Here is my solution (only two or three lines of codes) to check for any number of columns to see whether they are one to one match (duplicated matches are allowed, see the example bellow).
cols = ['A', 'B'] # or any number of columns ['A', 'B', 'C']
res = df.groupby(cols).count()
uniqueness = [res.index.get_level_values(i).is_unique
for i in range(res.index.nlevels)]
all(uniqueness)
Let's make it a function and add some docs:
def is_one_to_one(df, cols):
"""Check whether any number of columns are one-to-one match.
df: a pandas.DataFrame
cols: must be a list of columns names
Duplicated matches are allowed:
a - 1
b - 2
b - 2
c - 3
(This two cols will return True)
"""
if len(cols) == 1:
return True
# You can define you own rules for 1 column check, Or forbid it
# MAIN THINGs: for 2 or more columns check!

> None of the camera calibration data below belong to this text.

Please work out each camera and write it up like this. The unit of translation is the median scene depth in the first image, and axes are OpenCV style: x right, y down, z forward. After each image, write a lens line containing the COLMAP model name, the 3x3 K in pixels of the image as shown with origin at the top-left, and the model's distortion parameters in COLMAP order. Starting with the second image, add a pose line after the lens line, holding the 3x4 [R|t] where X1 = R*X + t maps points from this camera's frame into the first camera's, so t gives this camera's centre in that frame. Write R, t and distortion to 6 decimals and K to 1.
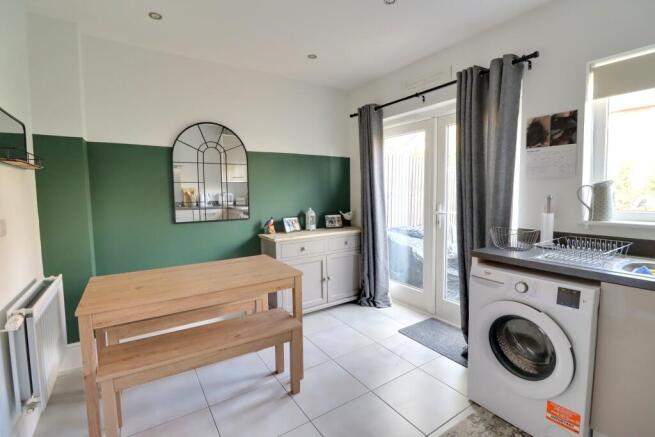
lens RADIAL K [[305.2, 0, 332.0], [0, 305.2, 215.0], [0, 0, 1]] dist [0.001580, -0.001783]
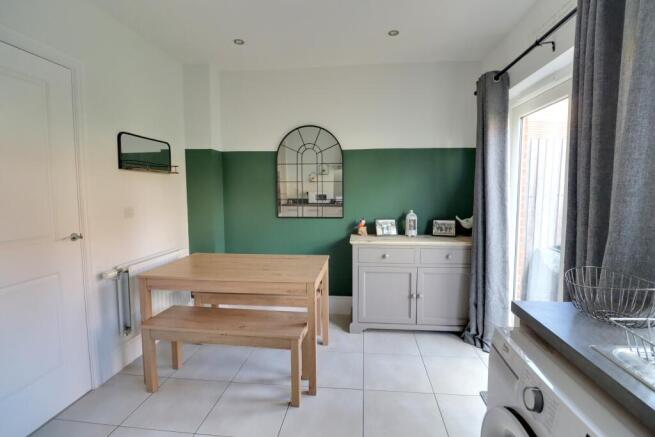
lens RADIAL K [[305.2, 0, 331.3], [0, 305.2, 215.0], [0, 0, 1]] dist [0.001580, -0.001783]
pose [[0.774182, 0.062697, -0.629850, 0.317953], [-0.058386, 0.997913, 0.027570, -0.021670], [0.630265, 0.015430, 0.776227, 0.202084]]
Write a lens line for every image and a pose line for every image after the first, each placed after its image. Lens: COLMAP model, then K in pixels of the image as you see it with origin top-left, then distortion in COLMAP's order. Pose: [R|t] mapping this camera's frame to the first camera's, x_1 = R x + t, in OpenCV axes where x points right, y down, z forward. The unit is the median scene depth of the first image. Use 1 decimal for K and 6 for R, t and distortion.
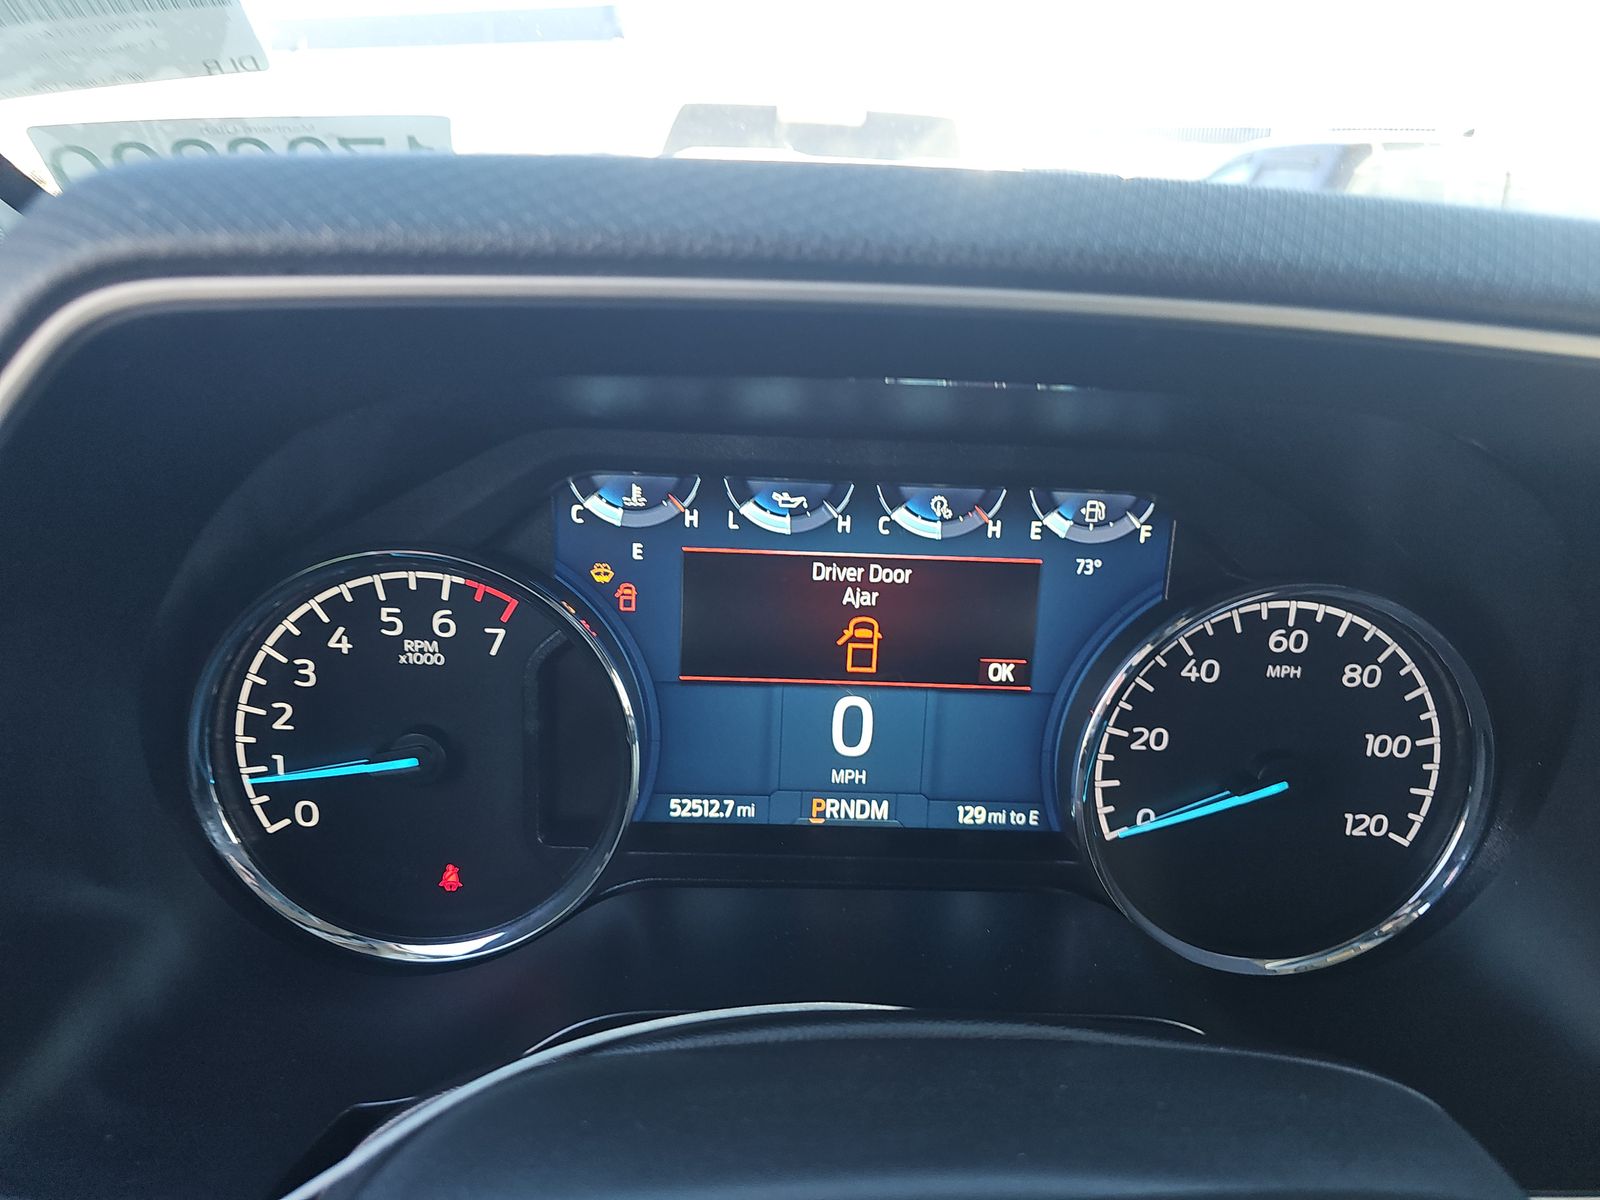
lens RADIAL K [[1071.2, 0, 800.0], [0, 1071.2, 600.0], [0, 0, 1]] dist [0.021745, -0.001955]
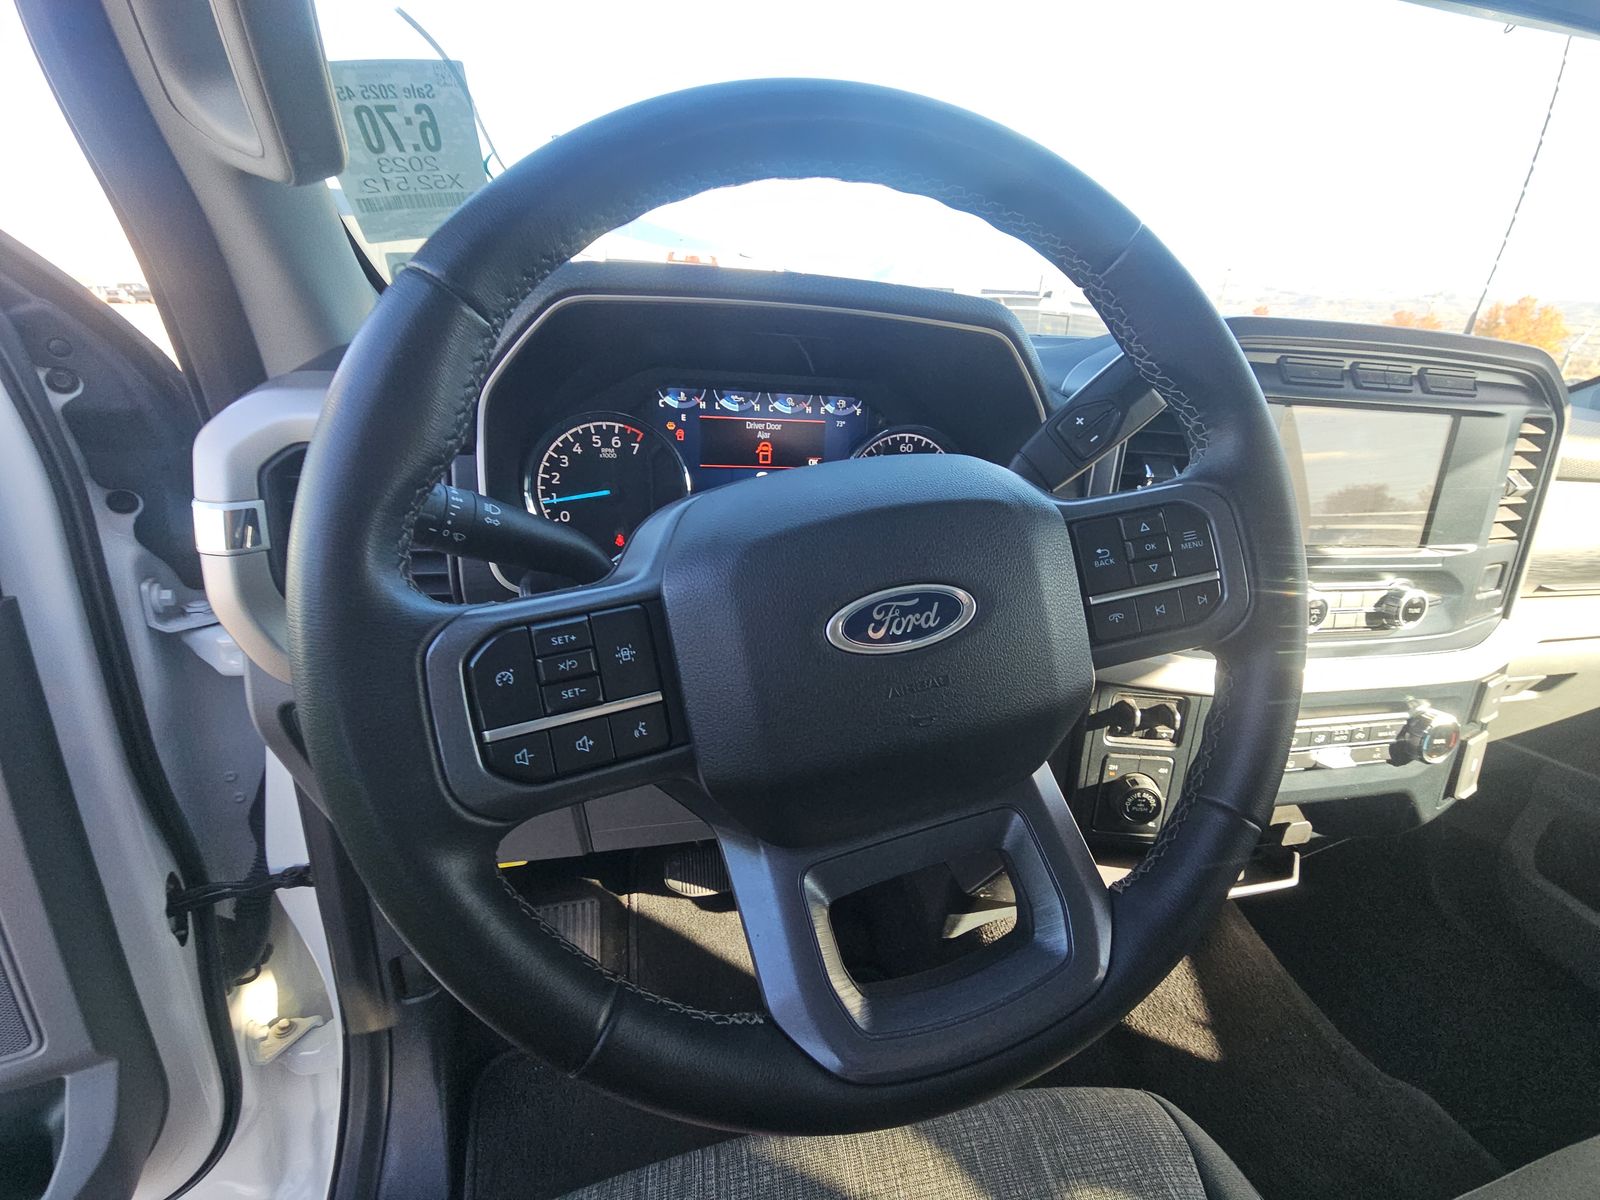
lens RADIAL K [[660.5, 0, 820.1], [0, 660.5, 596.9], [0, 0, 1]] dist [-0.002926, -0.000382]
pose [[0.974537, -0.061461, 0.215639, -0.205098], [0.053178, 0.997615, 0.044009, 0.362773], [-0.217830, -0.031421, 0.975481, -0.763518]]
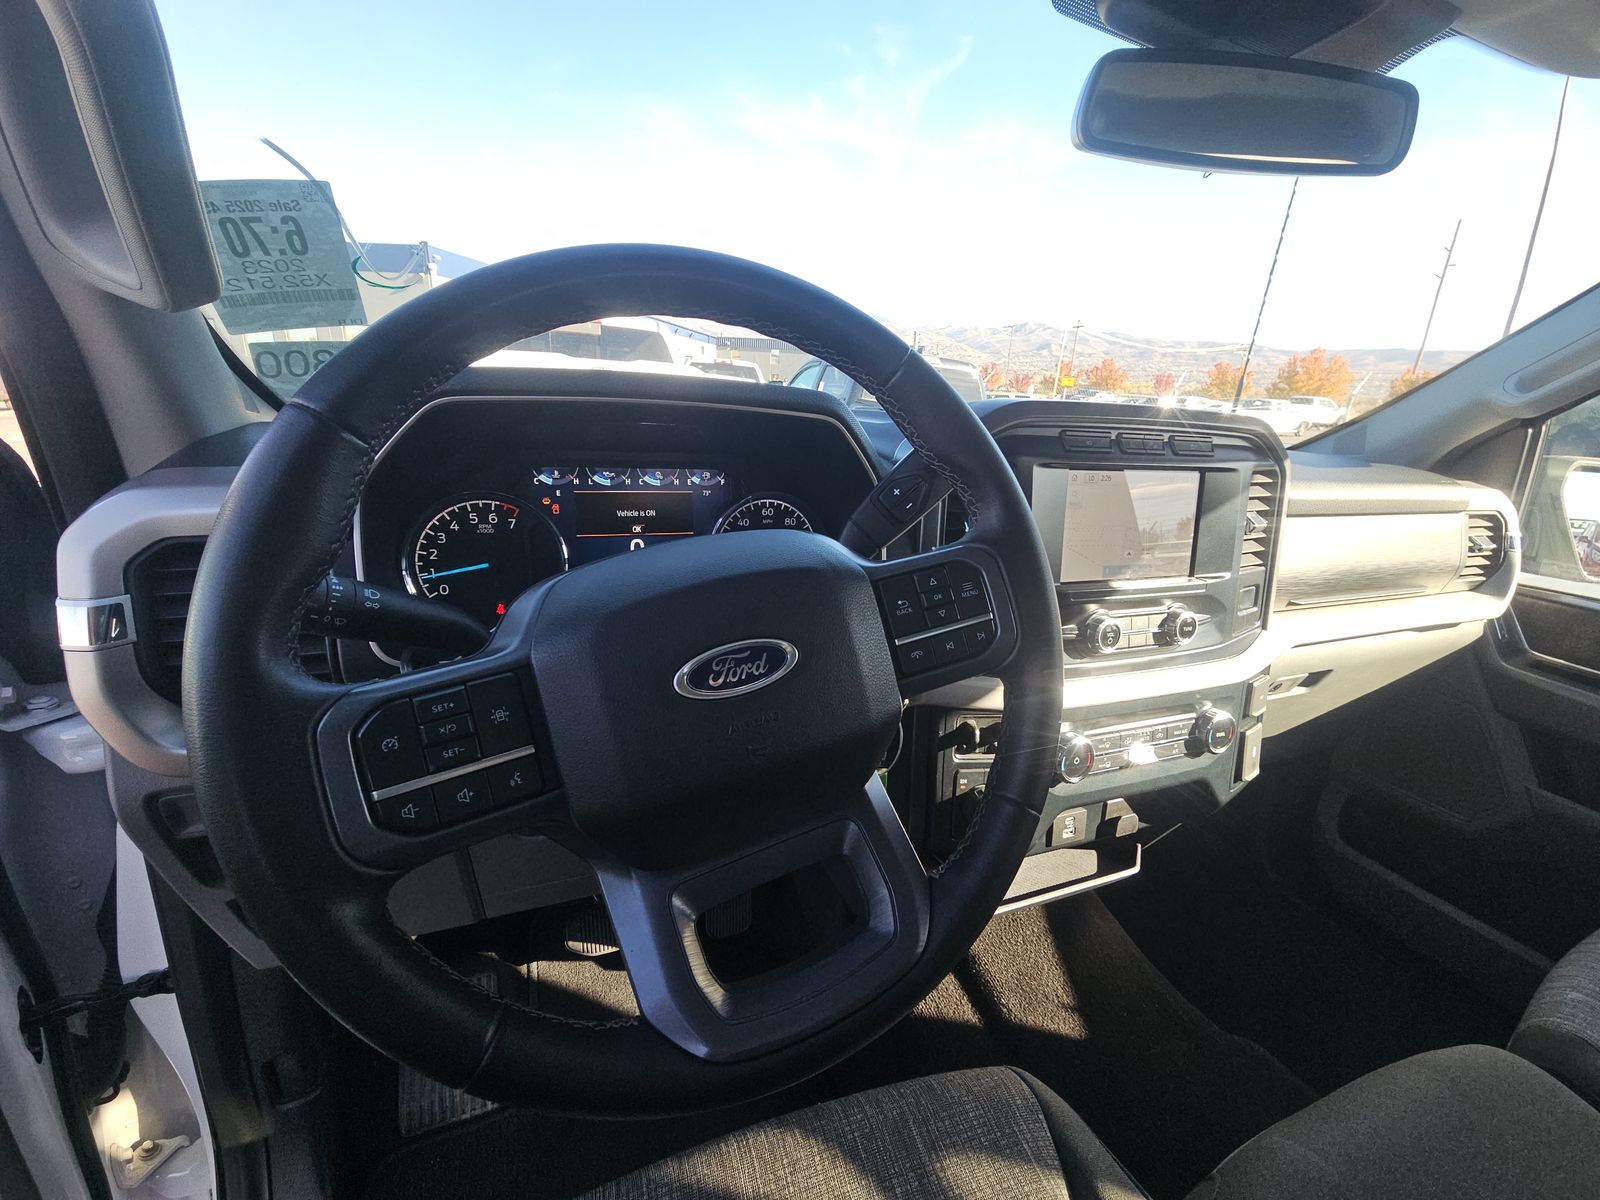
lens RADIAL K [[646.6, 0, 813.2], [0, 646.6, 603.2], [0, 0, 1]] dist [0.007135, -0.008373]
pose [[0.928173, -0.102400, 0.357785, -0.169767], [0.111075, 0.993805, -0.003719, 0.349524], [-0.355187, 0.043193, 0.933797, -0.943231]]
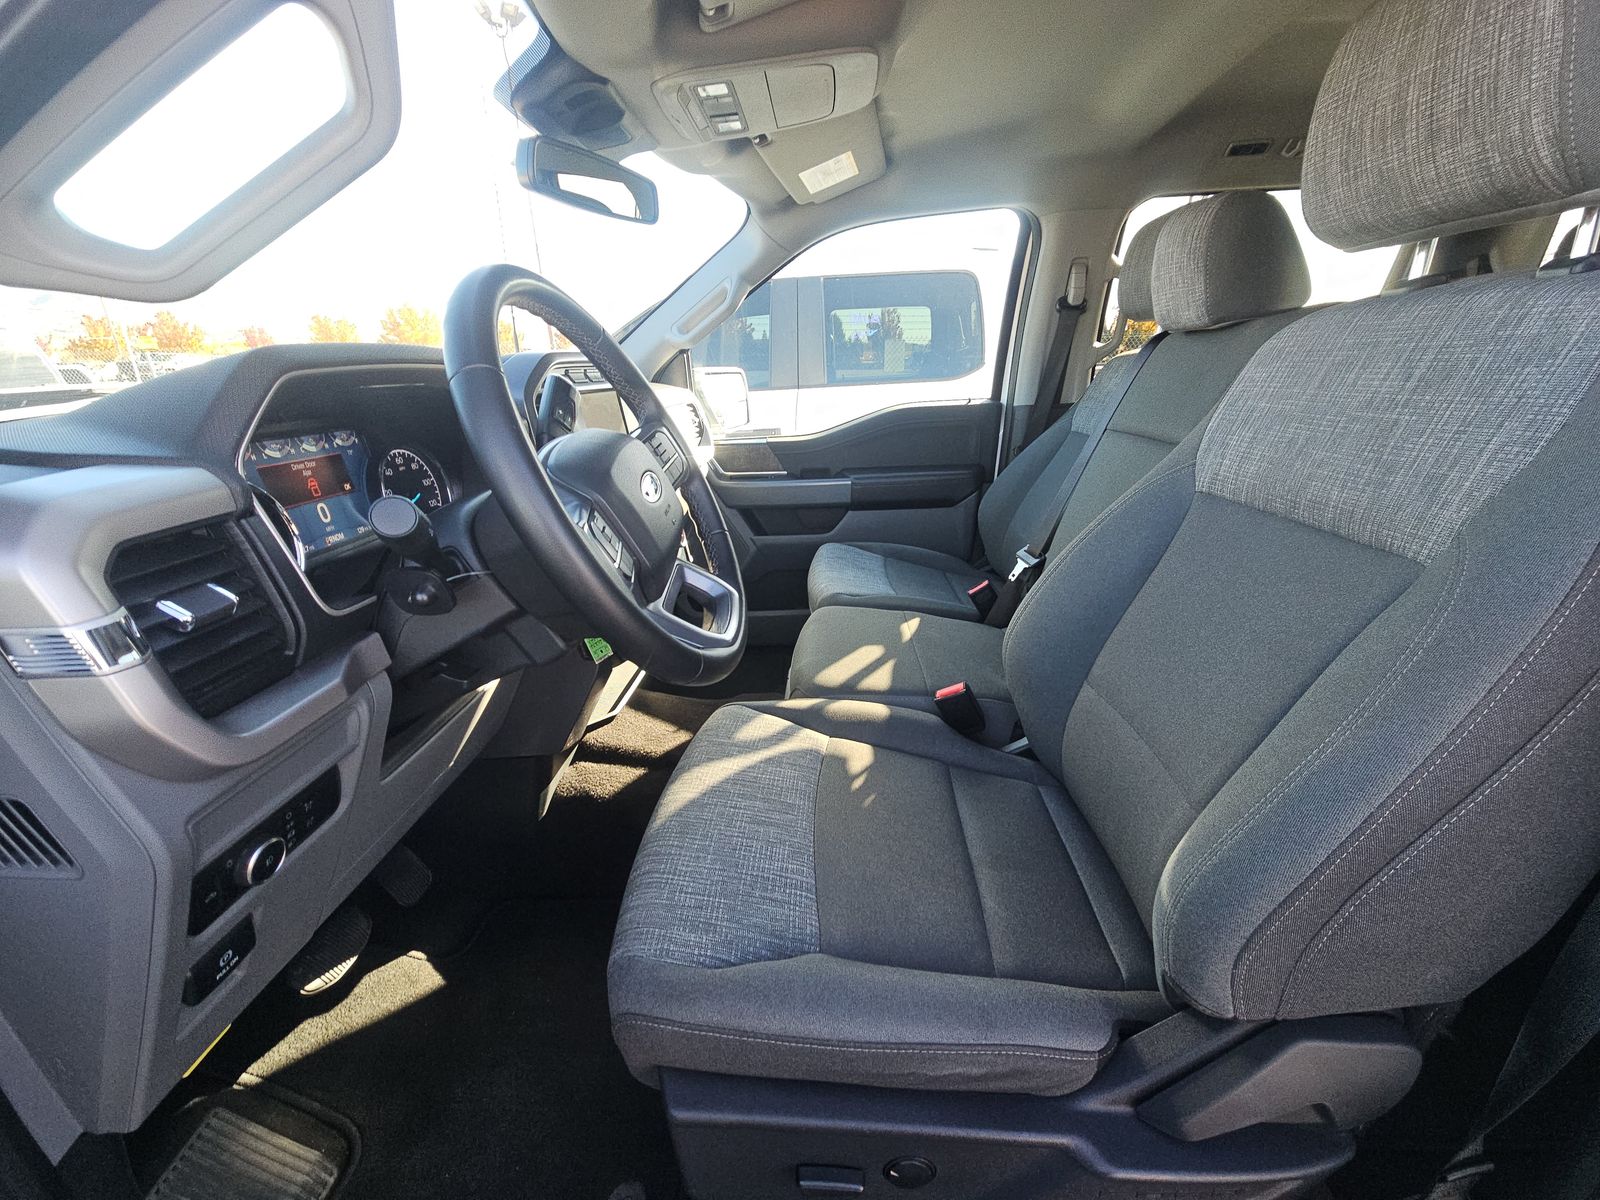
lens RADIAL K [[638.1, 0, 817.7], [0, 638.1, 598.5], [0, 0, 1]] dist [-0.001735, -0.000208]
pose [[0.046795, -0.383874, 0.922199, -1.876215], [0.376931, 0.861746, 0.339583, 0.264370], [-0.925059, 0.331714, 0.185020, -0.713908]]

res = df.groupby(cols).count()
# The count number info is actually bootless.
# What maters here is the grouped *MultiIndex*
# and its uniqueness in each level
uniqueness = [res.index.get_level_values(i).is_unique
for i in range(res.index.nlevels)]
return all(uniqueness)
By using this function, you can do the one-to-one match check:
df = pd.DataFrame({'A': [0, 1, 2, 0],
'B': ["'a'", "'b'", "'c'", "'a'"],
'C': ["'apple'", "'banana'", "'apple'", "'apple'"],})
is_one_to_one(df, ['A', 'B'])
is_one_to_one(df, ['A', 'C'])
is_one_to_one(df, ['A', 'B', 'C'])
# Outputs:
# True
# False
# False